Faced with this permanent tumble and inflation out of control, Venezuelans are turning more and more to the dollar.

This crisis of confidence in the currency is fueled by the worst economic crisis in recent Venezuelan history.

The gross domestic product (GDP) of the South American country, once one of the most prosperous in Latin America, fell by half between 2013 and 2019.

Faced with this informal dollarization of the economy, traders are forced to exclusively use electronic payment methods for sales in bolivares.

Even for very small amounts like the price of a baguette.

Inside the country, intercity buses charge for journeys in Bolivares using all kinds of digital tools, including payments by mobile phone.

But this type of transaction, where you have to type in your identity card number and then a password, is just impossible in the crowded buses of the capital, where passenger flows remain important despite the Covid-19 pandemic.

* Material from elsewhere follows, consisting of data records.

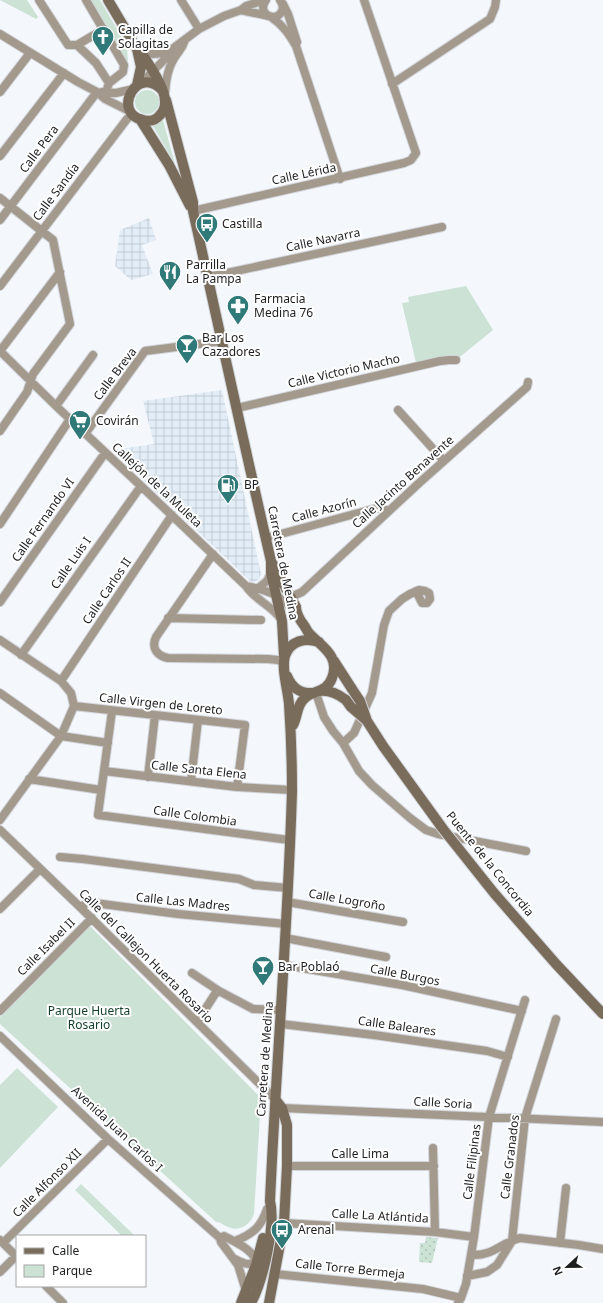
<svg xmlns="http://www.w3.org/2000/svg" width="603" height="1303" viewBox="0 0 603 1303" font-family="'Noto Sans',sans-serif">
<style>
.industrial{fill:url(#industrial-grid)}
.green{fill:#cbe2d5}
.garden{fill:url(#garden-dots)}
.lines{fill:none;stroke-linecap:round;stroke-linejoin:round}
.street-casing{stroke:#d2d5da;stroke-width:10}
.secondary-casing{stroke:#d2d5da;stroke-width:12}
.street{stroke:#a3998d;stroke-width:8}
.secondary{stroke:#7a6c5b;stroke-width:10}
.secondary-bridge-casing{stroke:#d2d5da;stroke-width:12;stroke-linecap:butt}
.secondary-bridge{stroke:#7a6c5b;stroke-width:10}
.labels{text-anchor:middle;stroke-width:4;stroke-linejoin:round;paint-order:stroke}
.poi-label{font-size:12px;fill:#1e1f21;stroke:#fff;text-anchor:start}
.street-label{font-size:12px;fill:#1e1f21;stroke:#fff}
.park-label{font-size:12px;fill:#113e2a;stroke:#fff}
</style>
<defs>
<pattern id="industrial-grid" width="8" height="8" patternUnits="userSpaceOnUse"><rect width="8" height="8" fill="#e3edf7"/><path d="M0 4h8M4 0v8" fill="none" stroke="#c2cbd3"/></pattern>
<pattern id="garden-dots" width="8" height="8" patternUnits="userSpaceOnUse"><rect width="8" height="8" fill="#cbe2d5"/><path d="M2 2h.1M6 6h.1" fill="none" stroke="#aec1b7" stroke-width="1.8" stroke-linecap="round"/></pattern>
</defs>
<rect width="100%" height="100%" fill="#f4f8fd"/>
<!-- industrial -->
<path class="industrial" d="M149,218L156,240L142,245L153,274L131,280L115,266L120,230Z
M222,390L261,574L259,579L255,582L250,581L112,450L154,444L143,401Z"/>
<!-- green -->
<path class="green" d="M0,0H27L38,17L36,19Z
M90,0H100L127,46L128,63Z
M135 102a12 12 0 1 1 24 0a12 12 0 1 1-24 0Z
M163,120L175,164L153,126Z
M466,286L493,330L456,360L417,367L402,303L409,302L408,297Z
M89,925L261,1098L254,1214C250,1225 240,1232 228,1227C223,1225 221,1222 216,1222L0,1024V1017Z
M17,1068L58,1107L0,1168V1085Z
M81,1184L134,1235V1236H122L75,1190Z"/>
<!-- garden -->
<path class="garden" d="M426,1237L438,1238L432,1263L419,1262L420,1243H425Z"/>
<g class="lines">
<!-- street casing -->
<g class="street-casing">
<path id="street" d="M39,0L68,45H77L104,29
M86,0L124,65L123,72L109,83L106,92
M181,0L199,29
M266,0C260,8 264,17 275,17C283,14 285,7 280,0
M283,4L288,14L297,42
M241,10C250,13 259,13 268,16
M271,17C283,25 289,34 296,46L340,179
M0,34L78,82L97,92L105,99L131,112
M77,45L96,63L109,83
M141,52L153,54L165,53L171,50L199,29L224,16L241,10L246,6L265,0
M141,83L167,57L170,51
M392,84L490,19L495,7L496,0
M0,92L30,53
M102,92L116,93L133,89
M165,94C166,79 168,66 177,54C181,49 183,47 185,40
M0,156L64,73
M0,198L53,240L70,324L33,374L27,392L0,431
M193,211L404,163L411,160L416,153L364,0
M0,220L97,92
M208,277L442,227
M0,286L127,119L132,114
M0,351L56,406L141,486L246,586C255,600 271,605 281,619
M0,351L60,272
M56,406L93,355
M237,408L440,361L449,360H456
M398,410L444,461
M85,434L145,351L223,341
M0,524L70,419
M266,538L377,508L383,509L389,511
M213,554L156,637C151,648 157,656 168,658L268,659L278,660L284,663
M246,586C258,588 275,593 284,601C289,605 290,609 296,612
M257,589L267,581L271,573
M291,597L302,592L418,484L527,387L528,382
M0,602L105,453
M168,618L261,620
M0,640L61,681L71,693L74,706
M21,655L141,486
M61,681L172,515
M0,693L61,736L108,743
M316,693L324,717L333,731L343,743L359,771L372,785L410,818L426,830L438,834L526,851
M74,706L245,725L237,787
M112,711L98,815L289,840
M343,743L354,733L372,693L384,625L389,611L402,599L410,594L419,590L425,591L429,593L430,599L427,603H422L416,591
M104,771L237,787L292,790
M148,777L155,715
M29,779L101,790
M191,781L198,720
M0,820L61,736L74,706
M0,830L81,908L275,1099
M60,857L83,859L239,879L254,885L288,888
M287,902L403,922
M81,908L87,902L178,914L286,924
M0,909L40,869
M285,938L386,957
M284,965L402,985L522,1011
M192,973L219,991L253,1009L281,1010
M0,1011L92,918
M197,1022L215,994L219,991
M281,1024L374,1035L487,1051L508,1057
M0,1036L108,1139L220,1238L221,1242L238,1265L246,1291
M282,1108L603,1122
M433,1148L435,1232
M287,1166H434
M284,1223L435,1232L474,1237
M220,1238L224,1236C237,1243 255,1250 258,1266
M0,1240L17,1257
M235,1241C253,1234 261,1227 267,1209
M3,1243L108,1139
M560,1243L566,1188
M471,1255C494,1256 500,1243 520,1238L579,1245L603,1249
M235,1259C244,1264 251,1267 260,1259
M0,1272L16,1256
M275,1274L423,1289L461,1298
M467,1276L487,1272L497,1265L512,1241L525,1118L556,1019
M46,1286L63,1303
M458,1303L461,1298L466,1284L474,1237L489,1117L525,1000"/>
</g>
<!-- secondary casing -->
<g class="secondary-casing">
<path id="secondary" d="M108,0L137,49L141,67L137,85
M137,49L141,52C150,67 176,100 160,115C156,120 150,122 143,120C111,114 137,62 163,91
M166,100L193,202V211C219,328 244,445 271,561V573L282,621L284,656
M140,119L169,165L190,206
M272,563L296,607C296,613 298,616 301,621C304,625 306,628 308,632C320,646 341,655 332,678C327,692 315,690 306,697C296,705 298,716 293,725
M334,661L352,689
M287,676C292,688 300,694 314,693
M320,691C330,690 338,694 346,700
M241,1303L256,1265L263,1238
M251,1303C263,1281 276,1225 270,1201C276,1064 288,928 292,791C292,762 291,733 289,704C288,690 281,669 285,656C290,641 305,637 319,642
M269,1303L284,1223L287,1166V1125L282,1108L275,1099"/>
</g>
<!-- street -->
<use href="#street" class="street"/>
<!-- secondary -->
<use href="#secondary" class="secondary"/>
<!-- secondary-bridge casing -->
<g class="secondary-bridge-casing">
<path id="secondary-bridge" d="M352,689L360,701L367,721L383,746L443,829L494,893L556,964L603,1014
M346,700L351,707L366,720"/>
</g>
<!-- secondary-bridge -->
<use href="#secondary-bridge" class="secondary-bridge"/>
</g>
<!-- icons -->
<defs>
<g id="church-pin" transform="scale(1.15)"><path d="M0 17L-7.5 6A9.5 9.5 0 1 1 7.5 6Z" fill="#2f7979" stroke="#fff"/><path d="M-1.2-6h2.4v3.5h3.3v2.4h-3.3V6h-2.4V-.1h-3.3v-2.4h3.3Z" fill="#fff"/></g>
<g id="bus-pin" transform="scale(1.15)"><path d="M0 17L-7.5 6A9.5 9.5 0 1 1 7.5 6Z" fill="#2f7979" stroke="#fff"/><path d="M-5-6H5V4H4V6H2V4H-2V6H-4V4H-5ZM-3.5-4V0h7V-4ZM-3.5 1.2v1.5H-2V1.2ZM2 1.2v1.5H3.5V1.2Z" fill="#fff"/></g>
<g id="restaurant-pin" transform="scale(1.15)"><path d="M0 17L-7.5 6A9.5 9.5 0 1 1 7.5 6Z" fill="#2f7979" stroke="#fff"/><path d="M-5-6h1v4h1v-4h1v4h1v-4h1v5L-1.5 .5V6h-2V.5L-5-1ZM5-6V6H3V1.5H1.5Q1.5-4 5-6Z" fill="#fff"/></g>
<g id="pharmacy-pin" transform="scale(1.15)"><path d="M0 17L-7.5 6A9.5 9.5 0 1 1 7.5 6Z" fill="#2f7979" stroke="#fff"/><path d="M-2-6h4v4h4v4h-4v4h-4v-4h-4v-4h4Z" fill="#fff"/></g>
<g id="bar-pin" transform="scale(1.15)"><path d="M0 17L-7.5 6A9.5 9.5 0 1 1 7.5 6Z" fill="#2f7979" stroke="#fff"/><path d="M-6-5H6L.8 .8V4.5H3.5V6h-7V4.5H-.8V.8Z" fill="#fff"/></g>
<g id="supermarket-pin" transform="scale(1.15)"><path d="M0 17L-7.5 6A9.5 9.5 0 1 1 7.5 6Z" fill="#2f7979" stroke="#fff"/><path d="M-6-5.5h2.5l.6 2H6L4.5 2H-2.5L-4.4-4H-6ZM-1.5 3.2a1.3 1.3 0 1 0 .1 0ZM3 3.2a1.3 1.3 0 1 0 .1 0Z" fill="#fff"/></g>
<g id="fuel-pin" transform="scale(1.15)"><path d="M0 17L-7.5 6A9.5 9.5 0 1 1 7.5 6Z" fill="#2f7979" stroke="#fff"/><path d="M-5.5-6h7V0h2V4h1.3V-2.5L3-4.5l.8-.8L6-3V5H2.5V1h-1V6h-7ZM-4.2-4.7v3.2H.2V-4.7Z" fill="#fff"/></g>
</defs>
<g fill-rule="evenodd">
<use href="#church-pin" x="103" y="37"/>
<use href="#bus-pin" x="207" y="224"/>
<use href="#restaurant-pin" x="170" y="272"/>
<use href="#pharmacy-pin" x="238" y="306"/>
<use href="#bar-pin" x="187" y="345"/>
<use href="#supermarket-pin" x="80" y="421"/>
<use href="#fuel-pin" x="228" y="485"/>
<use href="#bar-pin" x="263" y="967"/>
<use href="#bus-pin" x="282" y="1230"/>
</g>
<g class="labels">
<!-- poi labels -->
<g class="poi-label">
<text x="118" y="34">Capilla de<tspan x="118" dy="14">Solagitas</tspan></text>
<text x="222" y="228">Castilla</text>
<text x="186" y="269">Parrilla<tspan x="186" dy="14">La Pampa</tspan></text>
<text x="254" y="303">Farmacia<tspan x="254" dy="14">Medina 76</tspan></text>
<text x="202" y="342">Bar Los<tspan x="202" dy="14">Cazadores</tspan></text>
<text x="96" y="425">Covirán</text>
<text x="244" y="489">BP</text>
<text x="278" y="971">Bar Poblaó</text>
<text x="298" y="1234">Arenal</text>
</g>
<!-- street labels -->
<g class="street-label">
<text transform="translate(39 149) rotate(-53)" y="4">Calle Pera</text>
<text transform="translate(304 174) rotate(-12)" y="4">Calle Lérida</text>
<text transform="translate(56 192) rotate(-53)" y="4">Calle Sandía</text>
<text transform="translate(323 240) rotate(-12)" y="4">Calle Navarra</text>
<text transform="translate(344 371) rotate(-13)" y="4">Calle Victorio Macho</text>
<text transform="translate(115 374) rotate(-53)" y="4">Calle Breva</text>
<text transform="translate(403 482) rotate(-42)" y="4">Calle Jacinto Benavente</text>
<text transform="translate(157 485) rotate(43)" y="4">Callejón de la Muleta</text>
<text transform="translate(324 510) rotate(-15)" y="4">Calle Azorín</text>
<text transform="translate(43 520) rotate(-55)" y="4">Calle Fernando VI</text>
<text transform="translate(71 563) rotate(-55)" y="4">Calle Luis I</text>
<text transform="translate(283 563) rotate(79)" y="4">Carretera de Medina</text>
<text transform="translate(107 591) rotate(-56)" y="4">Calle Carlos II</text>
<text transform="translate(161 704) rotate(6)" y="4">Calle Virgen de Loreto</text>
<text transform="translate(199 770) rotate(6)" y="4">Calle Santa Elena</text>
<text transform="translate(195 816) rotate(8)" y="4">Calle Colombia</text>
<text transform="translate(490 864) rotate(51)" y="4">Puente de la Concordia</text>
<text transform="translate(347 900) rotate(10)" y="4">Calle Logroño</text>
<text transform="translate(183 902) rotate(6)" y="4">Calle Las Madres</text>
<text transform="translate(46 947) rotate(-45)" y="4">Calle Isabel II</text>
<text transform="translate(146 956) rotate(45)" y="4">Calle del Callejon Huerta Rosario</text>
<text transform="translate(405 975) rotate(11)" y="4">Calle Burgos</text>
<text transform="translate(397 1026) rotate(8)" y="4">Calle Baleares</text>
<text transform="translate(265 1059) rotate(-86)" y="4">Carretera de Medina</text>
<text transform="translate(443 1103) rotate(3)" y="4">Calle Soria</text>
<text transform="translate(117 1129) rotate(43)" y="4">Avenida Juan Carlos I</text>
<text x="360" y="1158">Calle Lima</text>
<text transform="translate(510 1157) rotate(-83)" y="4">Calle Granados</text>
<text transform="translate(472 1162) rotate(-83)" y="4">Calle Filipinas</text>
<text transform="translate(47 1183) rotate(-45)" y="4">Calle Alfonso XII</text>
<text transform="translate(380 1216) rotate(3)" y="4">Calle La Atlántida</text>
<text transform="translate(350 1269) rotate(6)" y="4">Calle Torre Bermeja</text>
</g>
<!-- park labels -->
<g class="park-label">
<text x="89" y="1015">Parque Huerta<tspan x="89" dy="14">Rosario</tspan></text>
</g>
</g>
<!-- legend -->
<rect x="16" y="1235" width="130" height="52" fill="#ffffff" stroke="#a5a5a6"/>
<rect x="24" y="1248" width="20" height="6" fill="#7a6c5b" stroke="#a5a5a6"/>
<text x="52" y="1255" font-size="12" fill="#1e1f21">Calle</text>
<rect x="24" y="1265" width="20" height="12" fill="#cbe2d5" stroke="#a5a5a6"/>
<text x="52" y="1275" font-size="12" fill="#1e1f21">Parque</text>
<!-- north arrow -->
<g transform="translate(567 1267) rotate(248)" stroke="#ffffff" stroke-width="3" paint-order="stroke">
<path d="M0-3L7 15L0 10L-7 15Z" fill="#1e1f21"/>
<text y="-6" font-size="11" font-weight="bold" text-anchor="middle" fill="#1e1f21">N</text>
</g>
</svg>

Socialist President Nicolas Maduro, who himself called dollarization a "valve" in the face of US economic sanctions, has promised a magnetic card system for payments on Caracas buses.

But for economist Jesus Casique, "that will not solve anything".

"The basic problem remains: the Central Bank continues to monetize the deficit (...) and the government, instead of correcting the imbalances in the economy, worsens them," he said to AFP.

While 65.9% of commercial transactions in Venezuela are now carried out in dollars, half of the population does not have regular access to the greenback, according to the Ecoanalitica firm.

The phenomenon, warns Jesus Casique, worsens social divides, knowing that four in five Venezuelans have insufficient income to buy food, according to a study by the country's main universities.

"There are passengers who barter (...), they give you a small kilo of rice. You make them pay the price of the ticket and you give them the difference" in bolivares, recounts Marcelo Morett.